• Wat te doen:
1/ Beantwoord over het fragment over spitsmijdenprojecten:
(a) Hoeveel spitsmijdenprojecten zijn er in het afgelopen decennium in Nederland georganiseerd?
(b) Waarop is de beloning van een deelnemende reiziger gebaseerd?
(c) In welke jaren voerde MuConsult meta-evaluaties uit, en hoeveel projecten besloegen die in totaal?
2/ Zet het fragment over spitsmijdenprojecten voort, te beginnen na de laatste zin.

De lessen van drie generaties spitsmijdenprojecten

In het afgelopen decennium zijn er in Nederland ruim vijftig spitsmijdenprojecten georganiseerd. In deze bijdrage bespreekt Casper Stelling van MuConsult de belangrijkste leerervaringen. Maar ook staat hij stil bij de vraag hoe het nu verder moet met die door de overheid geïnitieerde spitsmijdenprojecten. Zijn die nog wel nodig?



Het doel van spitsmijdenprojecten is om automobilisten zover te krijgen hun reisgedrag te veranderen. Wegbeheerders vragen reizigers een knelpunt te mijden, op een andere tijd te reizen of de auto helemaal te laten staan. Het gedrag van deelnemers wordt gevolgd en op basis van het aantal geregistreerde spitsmijdingen krijgt de reiziger een bepaalde beloning. Wat hierbij precies als spitsmijding wordt gezien, verschilt per project. Vaak gaat het om een verkeerskundige definitie gebaseerd op locatie, corridor, gewenste gedragsverandering en piekbelasting.

Tien jaar ervaring heeft veel inzichten opgeleverd in de werking en ontwikkeling van het instrument. Zo hebben we als MuConsult in de afgelopen jaren drie meta-evaluaties uitgevoerd (2013, 2017, 2019) van in totaal 24 spitsmijdenprojecten. Die evaluaties samen geven een betrouwbaar beeld van de trends, effecten en toepassingsmogelijkheden van het spitsmijden – al doet de meta-aanpak natuurlijk geen recht aan de rijke leerervaringen van de afzonderlijke projecten.

• Gegevensrijen:
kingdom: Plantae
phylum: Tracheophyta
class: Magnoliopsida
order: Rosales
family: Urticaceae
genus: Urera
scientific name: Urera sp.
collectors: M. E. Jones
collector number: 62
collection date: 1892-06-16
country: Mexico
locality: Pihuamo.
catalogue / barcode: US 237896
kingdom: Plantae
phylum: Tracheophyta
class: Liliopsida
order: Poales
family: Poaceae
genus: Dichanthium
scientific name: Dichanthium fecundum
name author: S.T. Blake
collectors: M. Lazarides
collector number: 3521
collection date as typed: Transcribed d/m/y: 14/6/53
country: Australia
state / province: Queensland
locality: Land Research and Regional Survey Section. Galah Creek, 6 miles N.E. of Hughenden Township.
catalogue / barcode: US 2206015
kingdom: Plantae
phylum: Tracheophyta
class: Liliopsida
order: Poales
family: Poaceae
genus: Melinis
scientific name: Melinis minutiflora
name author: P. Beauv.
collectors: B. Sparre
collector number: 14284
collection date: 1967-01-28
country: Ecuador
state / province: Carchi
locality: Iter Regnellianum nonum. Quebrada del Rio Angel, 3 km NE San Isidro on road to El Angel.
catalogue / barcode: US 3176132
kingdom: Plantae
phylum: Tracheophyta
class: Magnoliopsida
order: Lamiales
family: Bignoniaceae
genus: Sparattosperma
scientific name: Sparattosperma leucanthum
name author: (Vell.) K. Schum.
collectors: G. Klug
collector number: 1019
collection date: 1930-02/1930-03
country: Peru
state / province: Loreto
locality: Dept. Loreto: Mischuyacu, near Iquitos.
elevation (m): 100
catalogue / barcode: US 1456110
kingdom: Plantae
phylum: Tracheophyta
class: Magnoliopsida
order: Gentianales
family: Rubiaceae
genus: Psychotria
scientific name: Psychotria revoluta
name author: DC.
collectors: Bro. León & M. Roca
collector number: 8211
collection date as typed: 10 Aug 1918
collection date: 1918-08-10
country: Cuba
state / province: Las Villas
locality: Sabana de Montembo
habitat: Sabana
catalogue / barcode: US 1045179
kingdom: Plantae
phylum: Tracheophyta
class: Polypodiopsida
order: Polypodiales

• Antwoorden per opdracht:
1/
(a) Ruim vijftig.
(b) Op het aantal geregistreerde spitsmijdingen.
(c) In 2013, 2017 en 2019; in totaal 24 spitsmijdenprojecten.

2/
De tabel en figuur in dit artikel tonen enkele van onze bevindingen. In het onderstaande lichten we deze eerst toe. Daarna gaan we nader in op de toekomst van spitsmijdenprojecten: wat kunnen wegbeheerders er nog mee?

Tabel 1: Trends in spitsmijdenprojecten op basis van gemiddelden.



Meer focus op specifieke corridors
De spitsmijdenprojecten richten zich op hetzij een gebied hetzij een corridor. De gebiedsgerichte projecten zijn over het algemeen wat complexer en kennen ook hogere projectkosten voor de overheid. Dat is waarschijnlijk ook de reden dat de verdeling gebied/corridor de laatste jaren is omgeslagen naar ‘corridorprojecten’. Bij deze aanpak blijft het voorkomen van sluipverkeer wel een aandachtspunt.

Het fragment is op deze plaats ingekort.